• TEXT SHOWN

"""

The South Platte River flood of 1965 was one of the worst natural disaster in Denver’s history. It claimed twenty-one lives and resulted in property losses estimated at $543 million (more than $4.4 billion in 2019 dollars), with the worst damage occurring in the Denver metro area. While other Colorado floods have produced greater death tolls, including the Big Thompson Flood in 1976 and the Arkansas River Flood in 1921, the 1965 flood remains the most expensive flood in state history.
The flood ravaged hundreds of houses and all but obliterated dozens of businesses; many never recovered. It also led to a reappraisal of decades of haphazard urban growth and myopic planning. The disaster became a trigger for long-delayed flood control projects, ambitious urban renewal plans, and a renaissance along the South Platte itself.

"""

• SET OF TASKS
1. Translate this sentence from the text on the 1965 South Platte River flood into Spanish: "The flood ravaged hundreds of houses and all but obliterated dozens of businesses; many never recovered."
2. Rewrite everything in the South Platte flood text from "The flood ravaged" down to "South Platte itself.", swapping "myopic planning" for "shortsighted planning".

• Source records

"""

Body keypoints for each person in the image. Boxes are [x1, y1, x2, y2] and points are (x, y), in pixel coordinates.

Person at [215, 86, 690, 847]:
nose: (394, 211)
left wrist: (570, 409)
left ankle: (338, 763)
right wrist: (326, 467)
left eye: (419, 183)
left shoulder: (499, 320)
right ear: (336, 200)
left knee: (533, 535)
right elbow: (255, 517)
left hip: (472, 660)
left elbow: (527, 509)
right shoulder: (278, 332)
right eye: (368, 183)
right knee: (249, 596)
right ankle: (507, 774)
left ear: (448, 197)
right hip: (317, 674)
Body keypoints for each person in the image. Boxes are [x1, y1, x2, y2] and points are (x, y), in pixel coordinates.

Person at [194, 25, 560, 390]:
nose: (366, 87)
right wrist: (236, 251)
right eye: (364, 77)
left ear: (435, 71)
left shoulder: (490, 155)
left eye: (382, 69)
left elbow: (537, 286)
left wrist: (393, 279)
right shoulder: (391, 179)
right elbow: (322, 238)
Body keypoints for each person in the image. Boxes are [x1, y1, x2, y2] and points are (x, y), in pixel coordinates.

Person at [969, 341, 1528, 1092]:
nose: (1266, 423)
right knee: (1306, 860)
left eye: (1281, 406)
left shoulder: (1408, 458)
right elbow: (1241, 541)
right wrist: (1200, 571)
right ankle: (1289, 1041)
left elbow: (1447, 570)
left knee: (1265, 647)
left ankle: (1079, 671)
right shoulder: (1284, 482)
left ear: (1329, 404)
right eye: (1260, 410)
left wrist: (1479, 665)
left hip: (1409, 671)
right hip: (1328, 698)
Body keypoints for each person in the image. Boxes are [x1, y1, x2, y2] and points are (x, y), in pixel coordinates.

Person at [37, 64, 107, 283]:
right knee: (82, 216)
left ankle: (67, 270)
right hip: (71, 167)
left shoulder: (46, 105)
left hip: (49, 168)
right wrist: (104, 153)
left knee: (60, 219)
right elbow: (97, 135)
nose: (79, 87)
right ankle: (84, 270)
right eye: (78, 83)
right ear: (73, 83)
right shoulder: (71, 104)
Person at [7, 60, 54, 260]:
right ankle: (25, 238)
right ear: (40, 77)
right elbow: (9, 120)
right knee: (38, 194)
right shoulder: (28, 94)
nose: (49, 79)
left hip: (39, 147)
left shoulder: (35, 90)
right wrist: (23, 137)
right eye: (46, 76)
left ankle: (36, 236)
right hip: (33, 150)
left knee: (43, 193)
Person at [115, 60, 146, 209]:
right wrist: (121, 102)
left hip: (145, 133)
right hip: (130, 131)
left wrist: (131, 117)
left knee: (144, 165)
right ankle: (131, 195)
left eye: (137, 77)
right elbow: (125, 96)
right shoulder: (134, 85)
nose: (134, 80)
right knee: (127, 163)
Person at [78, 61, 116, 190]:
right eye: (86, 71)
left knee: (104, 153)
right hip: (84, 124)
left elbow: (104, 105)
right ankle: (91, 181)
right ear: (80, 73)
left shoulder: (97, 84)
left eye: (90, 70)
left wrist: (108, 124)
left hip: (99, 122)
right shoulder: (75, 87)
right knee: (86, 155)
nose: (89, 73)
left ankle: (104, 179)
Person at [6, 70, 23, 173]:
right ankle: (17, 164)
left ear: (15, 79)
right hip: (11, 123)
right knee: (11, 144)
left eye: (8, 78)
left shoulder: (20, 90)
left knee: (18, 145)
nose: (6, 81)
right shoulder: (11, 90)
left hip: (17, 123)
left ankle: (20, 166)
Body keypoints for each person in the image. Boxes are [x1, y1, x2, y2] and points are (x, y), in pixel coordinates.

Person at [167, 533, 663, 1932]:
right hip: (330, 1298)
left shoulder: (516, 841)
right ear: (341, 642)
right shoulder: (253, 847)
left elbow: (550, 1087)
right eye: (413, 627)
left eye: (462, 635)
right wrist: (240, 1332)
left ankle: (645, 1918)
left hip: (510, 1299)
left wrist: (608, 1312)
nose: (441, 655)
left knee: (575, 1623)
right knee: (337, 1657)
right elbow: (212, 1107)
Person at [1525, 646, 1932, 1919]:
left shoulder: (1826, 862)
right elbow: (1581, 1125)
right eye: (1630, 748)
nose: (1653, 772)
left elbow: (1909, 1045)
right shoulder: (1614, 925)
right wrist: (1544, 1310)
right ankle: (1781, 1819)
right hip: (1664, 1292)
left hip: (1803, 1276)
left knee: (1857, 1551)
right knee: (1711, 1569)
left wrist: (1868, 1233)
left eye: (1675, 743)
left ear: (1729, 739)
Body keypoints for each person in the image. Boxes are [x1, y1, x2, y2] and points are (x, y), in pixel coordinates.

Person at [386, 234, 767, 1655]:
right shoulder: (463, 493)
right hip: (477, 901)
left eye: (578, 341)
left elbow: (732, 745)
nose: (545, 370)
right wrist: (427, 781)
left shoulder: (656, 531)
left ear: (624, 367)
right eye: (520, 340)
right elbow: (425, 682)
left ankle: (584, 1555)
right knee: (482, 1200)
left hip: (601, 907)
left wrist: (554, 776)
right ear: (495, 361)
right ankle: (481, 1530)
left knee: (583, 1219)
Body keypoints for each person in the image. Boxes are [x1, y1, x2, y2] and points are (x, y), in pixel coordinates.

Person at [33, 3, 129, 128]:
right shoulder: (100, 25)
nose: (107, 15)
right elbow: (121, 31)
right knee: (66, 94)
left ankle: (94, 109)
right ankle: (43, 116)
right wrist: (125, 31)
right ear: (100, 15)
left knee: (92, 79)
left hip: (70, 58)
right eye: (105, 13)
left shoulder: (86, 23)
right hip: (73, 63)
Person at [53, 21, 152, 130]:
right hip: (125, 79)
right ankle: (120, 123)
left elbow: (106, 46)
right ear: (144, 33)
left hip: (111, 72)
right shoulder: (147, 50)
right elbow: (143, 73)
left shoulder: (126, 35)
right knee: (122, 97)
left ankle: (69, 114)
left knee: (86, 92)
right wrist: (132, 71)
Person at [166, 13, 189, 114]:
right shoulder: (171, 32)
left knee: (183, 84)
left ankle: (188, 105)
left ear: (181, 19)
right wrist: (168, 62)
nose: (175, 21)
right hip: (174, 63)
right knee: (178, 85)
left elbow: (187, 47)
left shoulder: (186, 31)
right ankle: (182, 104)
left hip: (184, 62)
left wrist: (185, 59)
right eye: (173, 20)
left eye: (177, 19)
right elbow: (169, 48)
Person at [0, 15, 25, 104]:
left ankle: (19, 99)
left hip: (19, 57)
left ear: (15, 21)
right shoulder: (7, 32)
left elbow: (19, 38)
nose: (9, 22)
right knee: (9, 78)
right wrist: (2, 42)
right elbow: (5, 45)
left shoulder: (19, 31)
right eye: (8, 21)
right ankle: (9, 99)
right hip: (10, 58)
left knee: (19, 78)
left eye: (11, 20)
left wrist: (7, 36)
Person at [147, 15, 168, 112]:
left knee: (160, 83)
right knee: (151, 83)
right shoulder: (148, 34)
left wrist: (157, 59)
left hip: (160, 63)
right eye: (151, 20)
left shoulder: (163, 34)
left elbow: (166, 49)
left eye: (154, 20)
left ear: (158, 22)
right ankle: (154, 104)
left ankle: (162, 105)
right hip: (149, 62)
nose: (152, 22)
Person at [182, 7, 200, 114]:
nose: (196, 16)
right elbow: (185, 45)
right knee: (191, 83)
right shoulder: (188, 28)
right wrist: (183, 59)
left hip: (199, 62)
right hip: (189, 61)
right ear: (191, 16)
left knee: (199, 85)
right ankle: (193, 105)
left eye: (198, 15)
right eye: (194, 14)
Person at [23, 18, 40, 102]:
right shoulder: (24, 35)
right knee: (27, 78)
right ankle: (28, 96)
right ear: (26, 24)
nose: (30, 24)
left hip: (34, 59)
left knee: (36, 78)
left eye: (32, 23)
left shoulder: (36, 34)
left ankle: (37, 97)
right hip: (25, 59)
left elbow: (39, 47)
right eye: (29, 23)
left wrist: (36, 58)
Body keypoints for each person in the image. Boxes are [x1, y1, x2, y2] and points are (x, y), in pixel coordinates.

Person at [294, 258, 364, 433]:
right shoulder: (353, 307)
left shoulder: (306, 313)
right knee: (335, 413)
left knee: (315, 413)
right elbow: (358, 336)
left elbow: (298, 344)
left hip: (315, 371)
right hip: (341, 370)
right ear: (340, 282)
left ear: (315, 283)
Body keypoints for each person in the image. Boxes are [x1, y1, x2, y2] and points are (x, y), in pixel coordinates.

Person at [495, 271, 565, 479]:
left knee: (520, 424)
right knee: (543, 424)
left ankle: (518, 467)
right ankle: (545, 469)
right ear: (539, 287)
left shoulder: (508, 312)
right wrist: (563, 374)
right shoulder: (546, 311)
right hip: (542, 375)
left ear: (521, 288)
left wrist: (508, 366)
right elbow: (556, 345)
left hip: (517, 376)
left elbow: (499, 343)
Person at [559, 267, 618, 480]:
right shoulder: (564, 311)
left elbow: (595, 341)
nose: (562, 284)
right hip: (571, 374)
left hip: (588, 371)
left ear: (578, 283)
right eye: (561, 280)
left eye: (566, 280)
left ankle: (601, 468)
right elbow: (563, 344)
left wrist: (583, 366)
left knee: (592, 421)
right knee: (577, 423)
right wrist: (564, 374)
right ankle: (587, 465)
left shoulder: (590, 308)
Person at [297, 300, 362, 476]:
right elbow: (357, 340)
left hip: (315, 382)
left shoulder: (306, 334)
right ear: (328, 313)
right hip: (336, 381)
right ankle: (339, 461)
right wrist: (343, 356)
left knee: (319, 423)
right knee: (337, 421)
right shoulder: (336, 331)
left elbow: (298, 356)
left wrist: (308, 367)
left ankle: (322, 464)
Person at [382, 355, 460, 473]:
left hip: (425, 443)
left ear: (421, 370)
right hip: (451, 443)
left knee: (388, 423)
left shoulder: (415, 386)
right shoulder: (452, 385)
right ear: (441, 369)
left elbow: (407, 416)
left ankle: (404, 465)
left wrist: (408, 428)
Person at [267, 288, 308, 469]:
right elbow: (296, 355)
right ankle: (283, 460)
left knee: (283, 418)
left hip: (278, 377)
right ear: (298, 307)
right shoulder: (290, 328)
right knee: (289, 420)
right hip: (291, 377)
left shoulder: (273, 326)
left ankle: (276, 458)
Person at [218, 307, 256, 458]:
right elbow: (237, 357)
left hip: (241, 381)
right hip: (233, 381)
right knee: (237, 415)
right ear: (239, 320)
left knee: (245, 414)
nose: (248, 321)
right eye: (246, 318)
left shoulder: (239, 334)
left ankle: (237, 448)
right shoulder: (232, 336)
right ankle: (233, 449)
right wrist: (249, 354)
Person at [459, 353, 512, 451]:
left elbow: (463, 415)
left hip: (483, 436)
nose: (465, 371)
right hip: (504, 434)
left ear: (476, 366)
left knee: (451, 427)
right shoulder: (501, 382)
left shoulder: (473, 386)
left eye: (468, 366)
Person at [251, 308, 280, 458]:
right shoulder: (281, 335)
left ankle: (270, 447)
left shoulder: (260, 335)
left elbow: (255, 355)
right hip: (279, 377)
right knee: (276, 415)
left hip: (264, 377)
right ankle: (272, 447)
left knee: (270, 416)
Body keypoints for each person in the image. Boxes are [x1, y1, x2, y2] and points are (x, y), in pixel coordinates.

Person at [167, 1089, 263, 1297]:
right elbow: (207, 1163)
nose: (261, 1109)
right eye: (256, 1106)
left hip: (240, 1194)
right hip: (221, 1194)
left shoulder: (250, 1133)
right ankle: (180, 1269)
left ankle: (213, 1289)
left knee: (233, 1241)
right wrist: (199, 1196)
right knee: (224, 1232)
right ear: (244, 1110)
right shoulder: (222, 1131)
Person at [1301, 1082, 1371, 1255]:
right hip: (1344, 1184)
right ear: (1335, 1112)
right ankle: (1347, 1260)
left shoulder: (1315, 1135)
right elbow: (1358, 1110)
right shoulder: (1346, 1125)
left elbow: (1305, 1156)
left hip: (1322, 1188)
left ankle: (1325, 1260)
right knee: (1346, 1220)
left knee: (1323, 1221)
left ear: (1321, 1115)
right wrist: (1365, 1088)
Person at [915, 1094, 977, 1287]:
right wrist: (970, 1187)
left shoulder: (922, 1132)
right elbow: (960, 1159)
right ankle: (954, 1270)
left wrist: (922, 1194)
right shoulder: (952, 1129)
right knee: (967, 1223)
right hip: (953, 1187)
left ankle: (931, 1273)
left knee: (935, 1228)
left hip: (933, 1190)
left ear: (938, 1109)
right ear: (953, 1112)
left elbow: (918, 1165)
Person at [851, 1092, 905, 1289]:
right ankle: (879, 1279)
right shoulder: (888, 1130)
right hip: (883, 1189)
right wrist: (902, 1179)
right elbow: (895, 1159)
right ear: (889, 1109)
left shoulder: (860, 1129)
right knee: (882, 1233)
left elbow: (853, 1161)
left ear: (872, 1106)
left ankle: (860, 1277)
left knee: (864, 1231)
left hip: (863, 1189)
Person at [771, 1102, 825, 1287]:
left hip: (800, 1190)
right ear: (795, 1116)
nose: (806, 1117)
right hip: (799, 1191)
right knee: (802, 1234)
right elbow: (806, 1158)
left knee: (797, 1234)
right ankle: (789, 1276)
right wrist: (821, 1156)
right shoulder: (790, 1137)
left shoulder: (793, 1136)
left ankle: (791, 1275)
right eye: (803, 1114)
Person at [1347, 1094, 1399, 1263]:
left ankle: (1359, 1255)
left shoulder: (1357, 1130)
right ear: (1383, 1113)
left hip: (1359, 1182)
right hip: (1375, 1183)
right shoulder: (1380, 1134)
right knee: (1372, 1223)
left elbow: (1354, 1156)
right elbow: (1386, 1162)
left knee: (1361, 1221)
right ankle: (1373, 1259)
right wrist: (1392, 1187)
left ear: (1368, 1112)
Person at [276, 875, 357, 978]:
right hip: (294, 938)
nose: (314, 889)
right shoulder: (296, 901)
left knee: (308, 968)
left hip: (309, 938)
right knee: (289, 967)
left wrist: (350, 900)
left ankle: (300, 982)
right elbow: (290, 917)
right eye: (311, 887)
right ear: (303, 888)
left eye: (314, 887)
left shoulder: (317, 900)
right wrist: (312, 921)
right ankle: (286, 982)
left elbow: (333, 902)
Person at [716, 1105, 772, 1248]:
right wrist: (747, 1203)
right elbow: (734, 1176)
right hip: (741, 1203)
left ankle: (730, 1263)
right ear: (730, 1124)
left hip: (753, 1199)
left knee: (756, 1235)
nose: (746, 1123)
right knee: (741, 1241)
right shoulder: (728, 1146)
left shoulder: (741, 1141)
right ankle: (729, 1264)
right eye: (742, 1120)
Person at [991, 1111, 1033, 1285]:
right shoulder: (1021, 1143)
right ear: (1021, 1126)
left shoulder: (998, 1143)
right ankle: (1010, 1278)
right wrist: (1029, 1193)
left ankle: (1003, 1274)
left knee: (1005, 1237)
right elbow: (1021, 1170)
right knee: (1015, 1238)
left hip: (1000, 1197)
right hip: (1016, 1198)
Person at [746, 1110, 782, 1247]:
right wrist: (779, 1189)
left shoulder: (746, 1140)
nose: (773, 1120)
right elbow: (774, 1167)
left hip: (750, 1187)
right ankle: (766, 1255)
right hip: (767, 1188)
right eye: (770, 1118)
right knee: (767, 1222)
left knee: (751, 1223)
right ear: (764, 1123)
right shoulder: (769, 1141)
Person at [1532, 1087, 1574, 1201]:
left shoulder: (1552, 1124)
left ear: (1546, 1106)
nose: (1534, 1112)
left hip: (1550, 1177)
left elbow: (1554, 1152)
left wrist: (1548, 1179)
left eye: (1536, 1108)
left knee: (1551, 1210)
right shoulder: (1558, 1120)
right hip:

"""

• ANSWERS TO THE TASKS
1. La inundación arrasó cientos de casas y prácticamente borró del mapa decenas de negocios; muchos nunca se recuperaron.

2.
The flood ravaged hundreds of houses and all but obliterated dozens of businesses; many never recovered. It also led to a reappraisal of decades of haphazard urban growth and shortsighted planning. The disaster became a trigger for long-delayed flood control projects, ambitious urban renewal plans, and a renaissance along the South Platte itself.